_WHAT YOU SHOULD DO_
Continue the text below about long-term electricity storage needs for a decarbonized German grid, starting after its final sentence.

++++ DOCUMENT EXTRACT ++++

How much storage do we need and how long-term is long-term?
TL;DR
For a fully decarbonized German electricity grid, we would need about 191TWh of storage capacity with most of it seasonal and annual storage by capacity (92%). However, weekly storage delivers the largest share of energy (38%) given the higher frequency of cycling. Even massive overbuilding won’t eliminate the need for long-term storage and comes with prohibitive costs. Thermal storage is a realistic solution to the storage problem but is still in the early stages of adoption and has some serious hurdles.
Storage needs to go long-term
In many countries we are seeing increasing deployment of renewable energy sources but also more issues with intermittent renewables from power shortages to extensive curtailing. To address the issue of intermittency we need to look to more transmission and storage as the answer, in this post we focus on storage. Let’s explore the storage challenge heuristically, what is the size and scope of the problem without technical concerns?

++++ DATA EXCERPT ++++

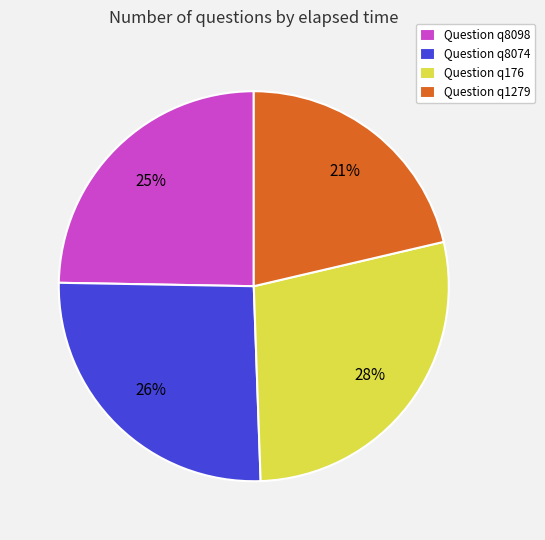

True or false: Question q8074 accounts for 18% of the total.

False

++++

_THE ANSWER_
To understand the scale, let’s use a simplified model for the German grid (because they have extensive open data) based on the following assumptions:
- Perfect transmission across Germany (no congestion)
- 100% efficient batteries with no losses
- 2024 Germany electric grid hourly energy mix and consumption
- To model a decarbonized grid, we remove all supply currently produced by fossil fuel plants. For the remaining “clean” grid, we then scale the remaining annual supply to match the annual demand.
If we now model a hypothetical battery that charges and discharges to fill in the gaps of renewable intermittency and variable demand, we find that we need a total storage capacity of 191TWh to bridge all the intermittency and demand gaps.
Limitations
A few items to note: (a) these are some very optimistic assumptions, and in practice we will need much more capacity, (b) these estimates are based on the current grid demand and supply, so if we continue to decarbonize industries like transportation and HVAC, we will see greater needs for electricity and storage, (c) this doesn’t include possible reductions in energy use with energy efficiency. All these items will dramatically change the numerical results, but the general theme of requiring extensive storage and much of it being long-term storage will persist.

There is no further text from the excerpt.